◆ REQUIRED ACTION 1
Which lines in the listing below contain the word "peak"? Show each of them.

══ EXCERPTED PASSAGE

The end of the Heat-Celtics game had my mind racing at the implications -- it flowed right into the taut Thunder-Grizzlies game that saved OKC's season (if also layering it with this meta-intrigue of big brother Durant vs. little brother Westbrook, battling for shots).

While the Celtics and Lakers are being ushered out, fans and pundits are cheering for more from the Thunder and Grizzlies -- a best-of-three series, with the entire spotlight on them (and Bulls-Hawks, oddly, as a kind of afterthought), feels like a worthy way to spend the rest of the week.

One quick unrelated note: Josh Johnson vs. Roy Halladay tonight, in the pitching match-up of the year in baseball and one that is worth finding the sports bar or friend with MLB Extra Innings to crash at and enjoy.

-- D.S.

Monday, May 09, 2011

05/09 (End of Lakers Era) Quickie

First of all, a huge kudos to Michael Katz, who has been doing phenomenal editorial work for Quickish for the last month, on his work this past weekend -- it was as busy as a sports schedule gets (particularly with big news) and he crushed it. If you haven't yet, zip down through the weekend's coverage to get a sense of all the awesomeness from Saturday and Sunday (the page automatically adds more posts as you hit the bottom).

Now: The Lakers.

════
══ INPUT FOR THIS TASK

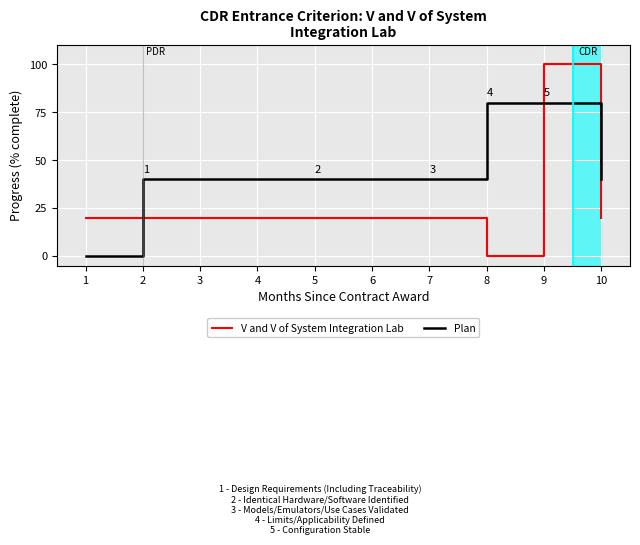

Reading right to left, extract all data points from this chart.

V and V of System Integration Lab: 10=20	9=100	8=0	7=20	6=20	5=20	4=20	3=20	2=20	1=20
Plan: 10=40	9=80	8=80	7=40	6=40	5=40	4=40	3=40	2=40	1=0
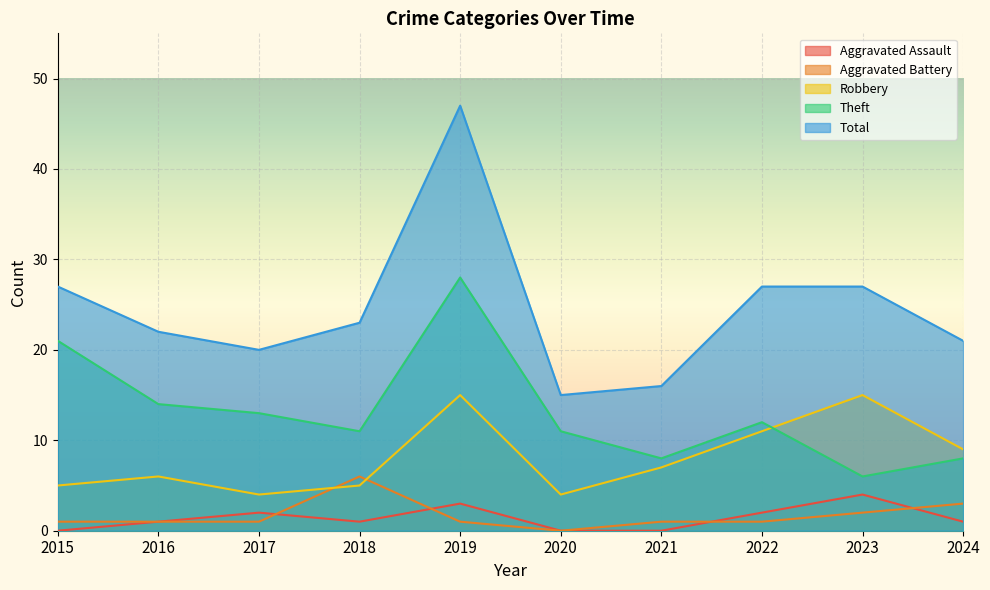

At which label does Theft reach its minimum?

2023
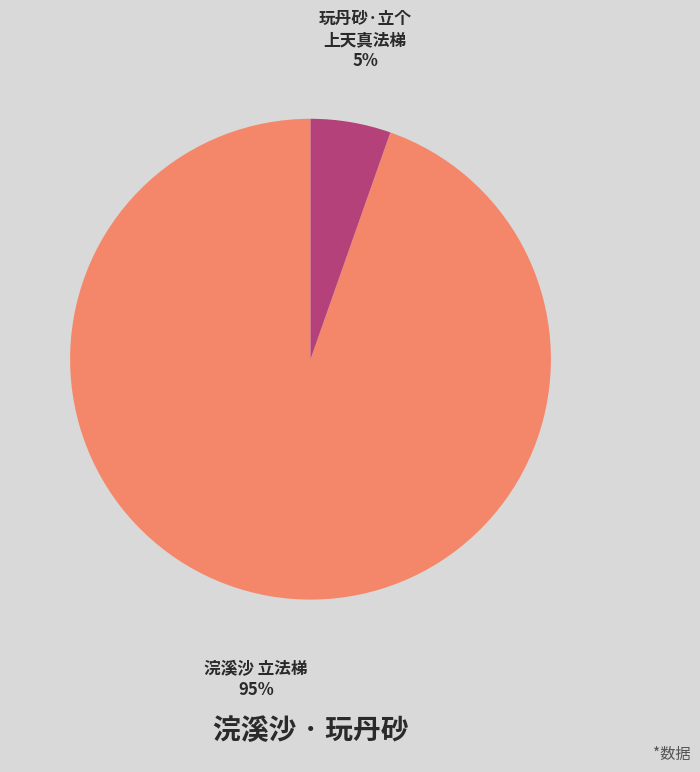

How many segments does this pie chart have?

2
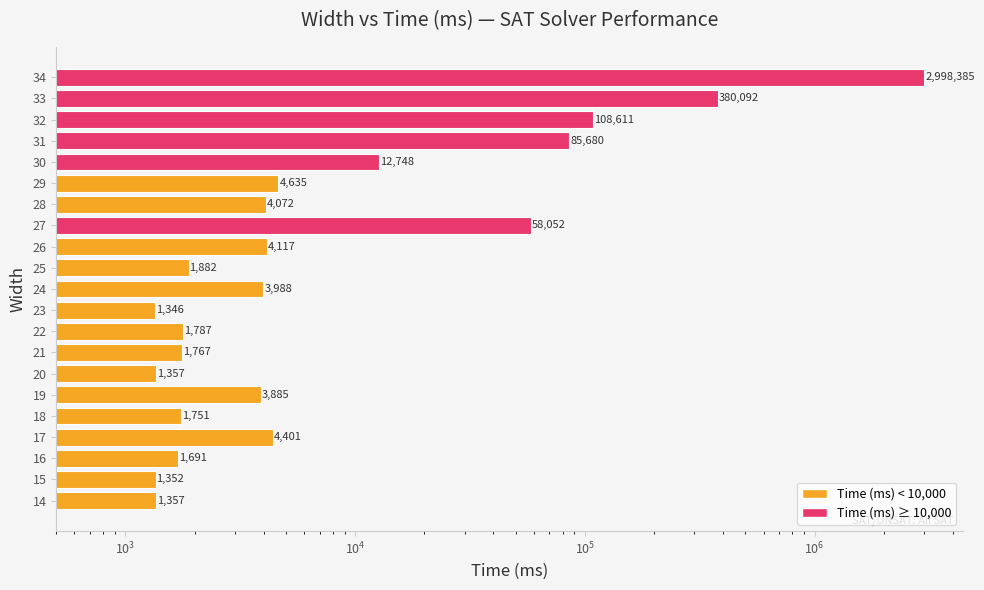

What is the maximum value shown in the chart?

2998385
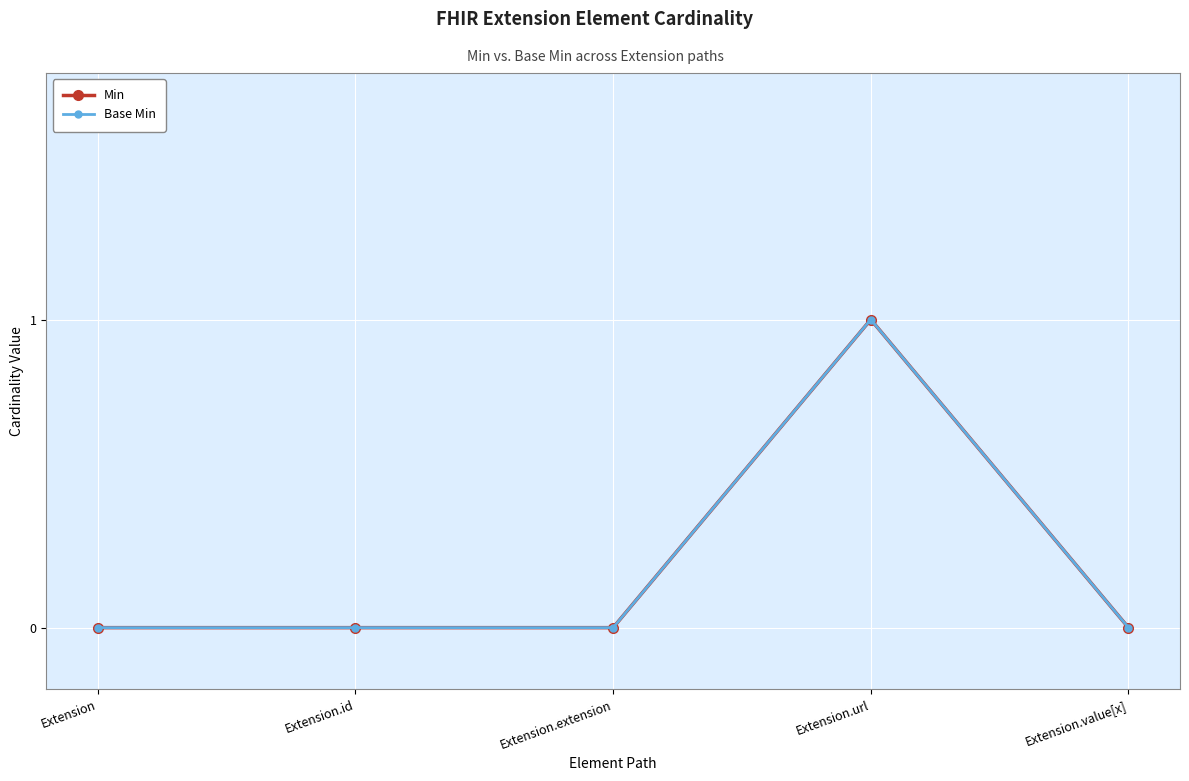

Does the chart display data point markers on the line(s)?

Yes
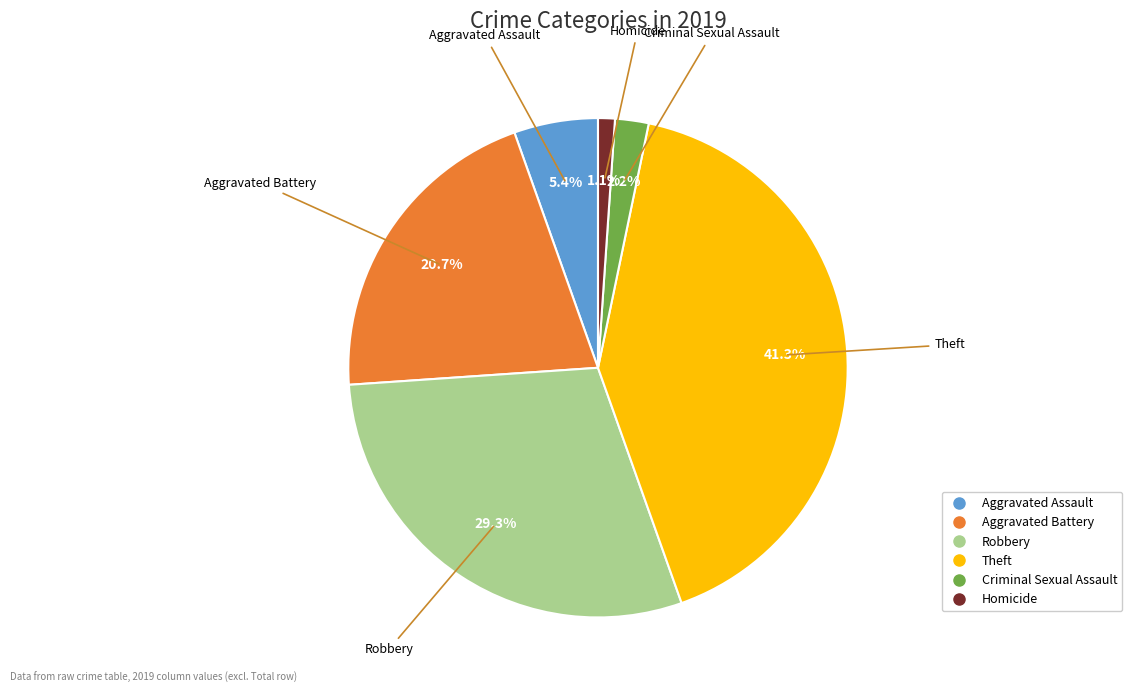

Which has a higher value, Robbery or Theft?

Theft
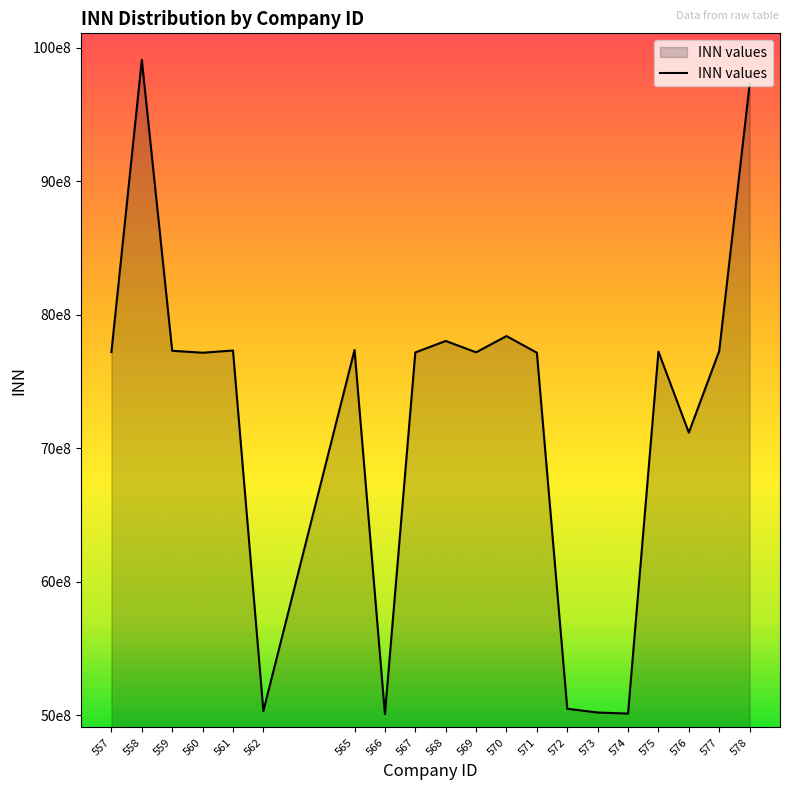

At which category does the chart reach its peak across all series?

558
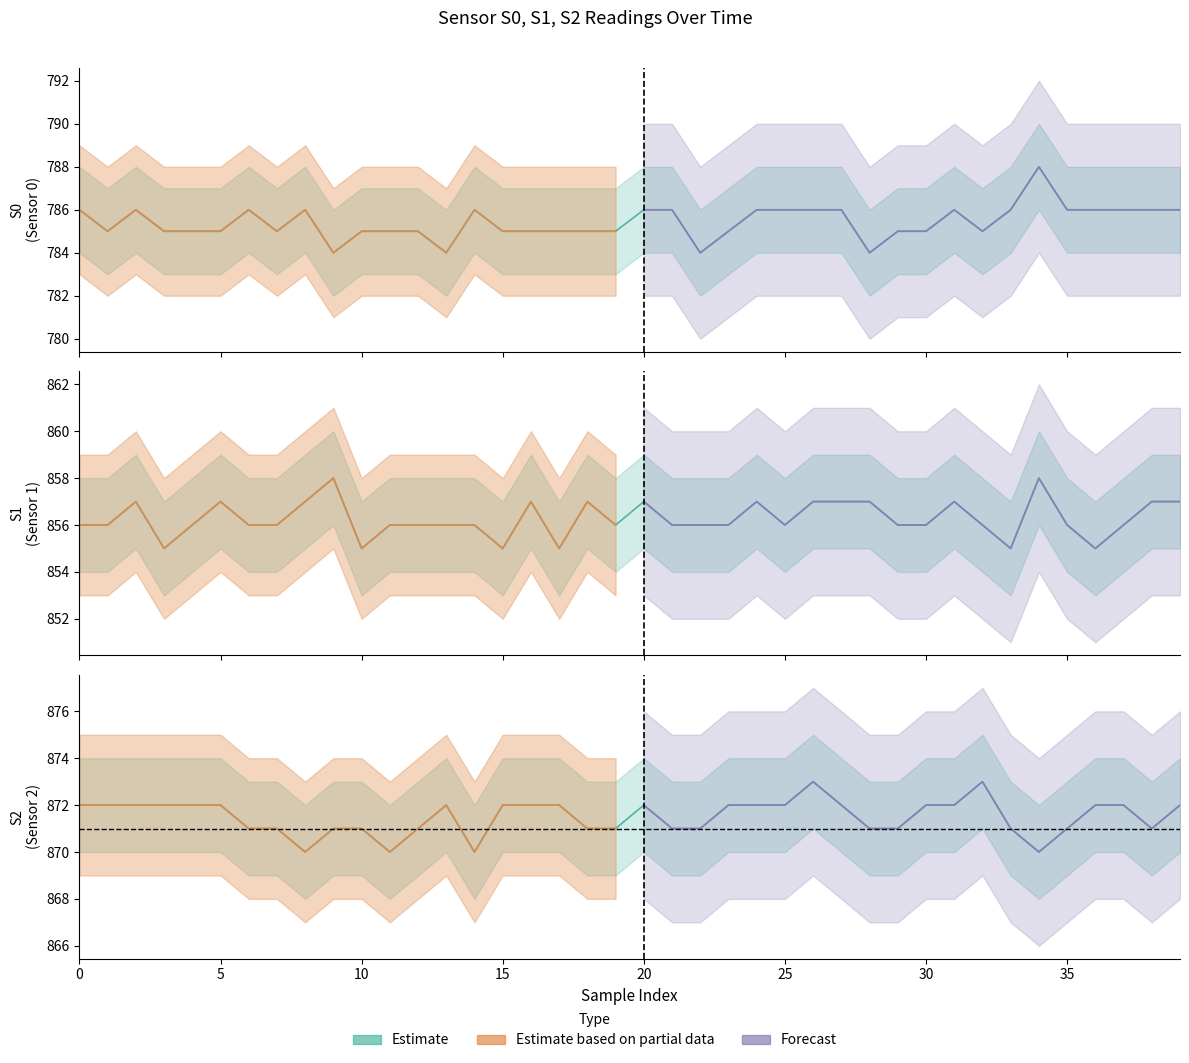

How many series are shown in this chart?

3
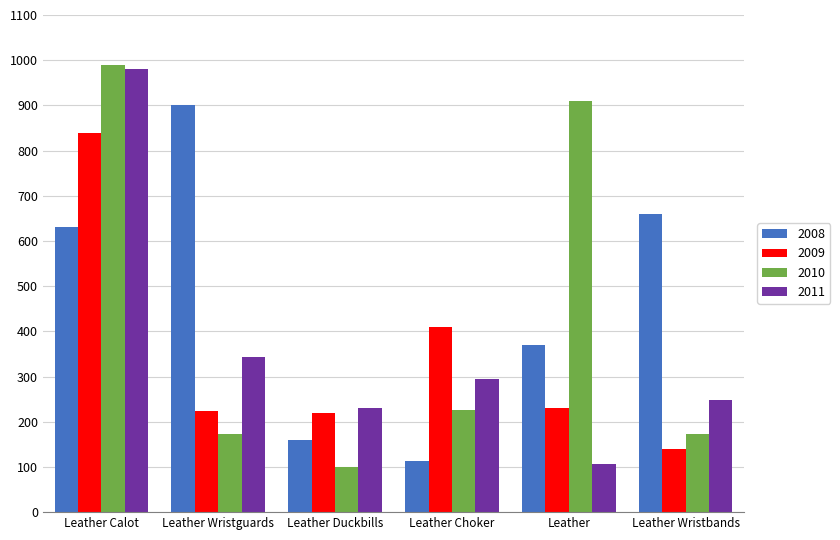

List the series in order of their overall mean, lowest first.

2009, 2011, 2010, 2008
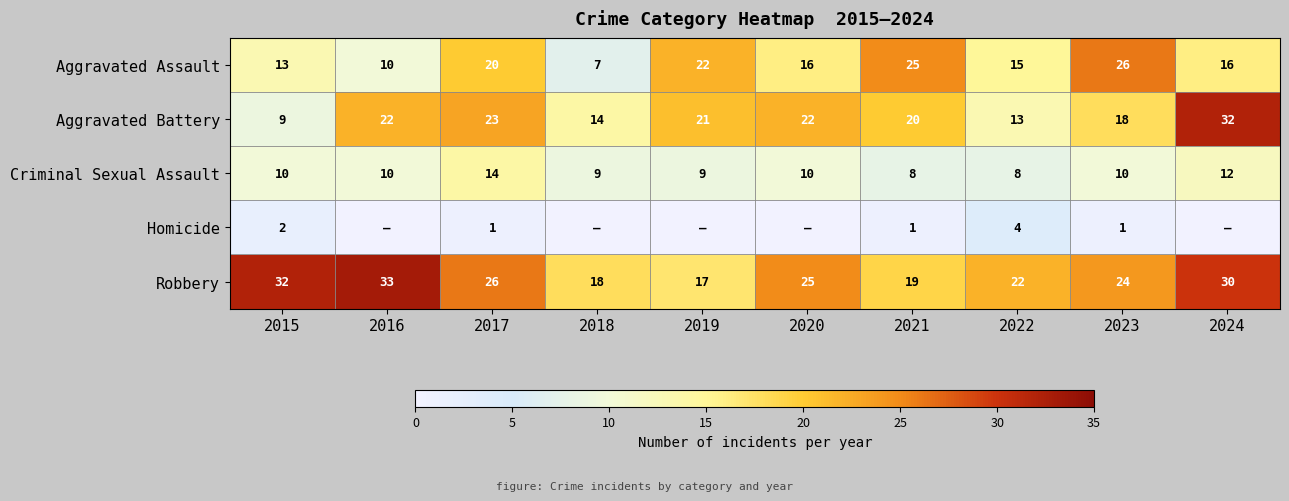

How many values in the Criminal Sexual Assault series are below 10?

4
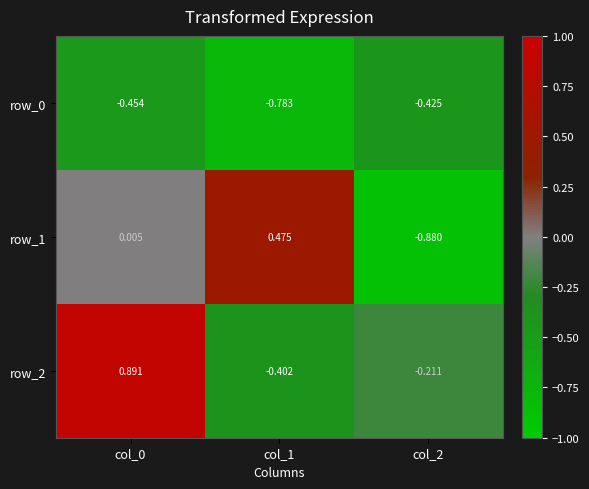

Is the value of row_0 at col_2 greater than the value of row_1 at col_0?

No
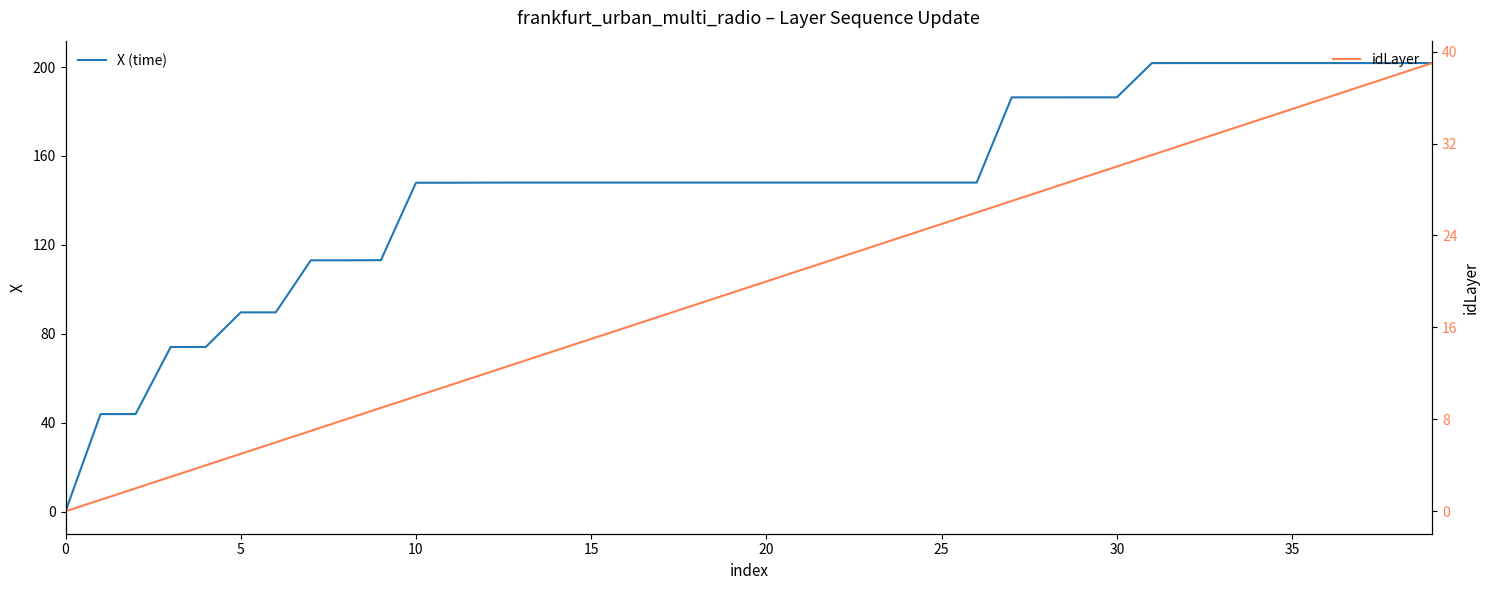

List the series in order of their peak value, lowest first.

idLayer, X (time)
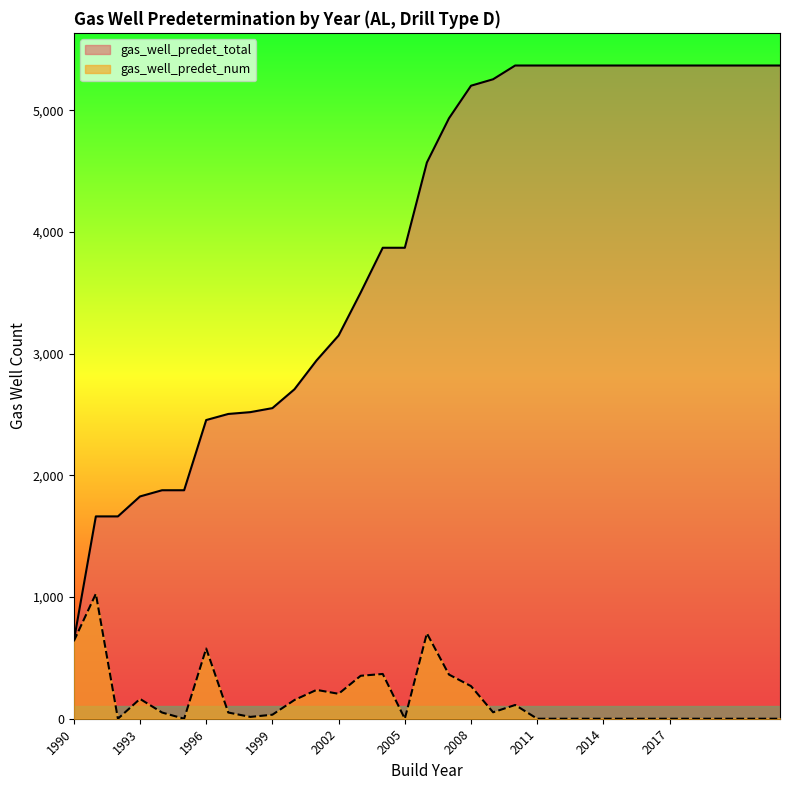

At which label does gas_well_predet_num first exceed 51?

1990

════

◆ REQUIRED ACTION 2
In the sports blog excerpt above, who is pitching against Roy Halladay tonight?

◆ PROBLEM SOLUTION 1
At which category does the chart reach its peak across all series?
List the series in order of their peak value, lowest first.

◆ PROBLEM SOLUTION 2
Josh Johnson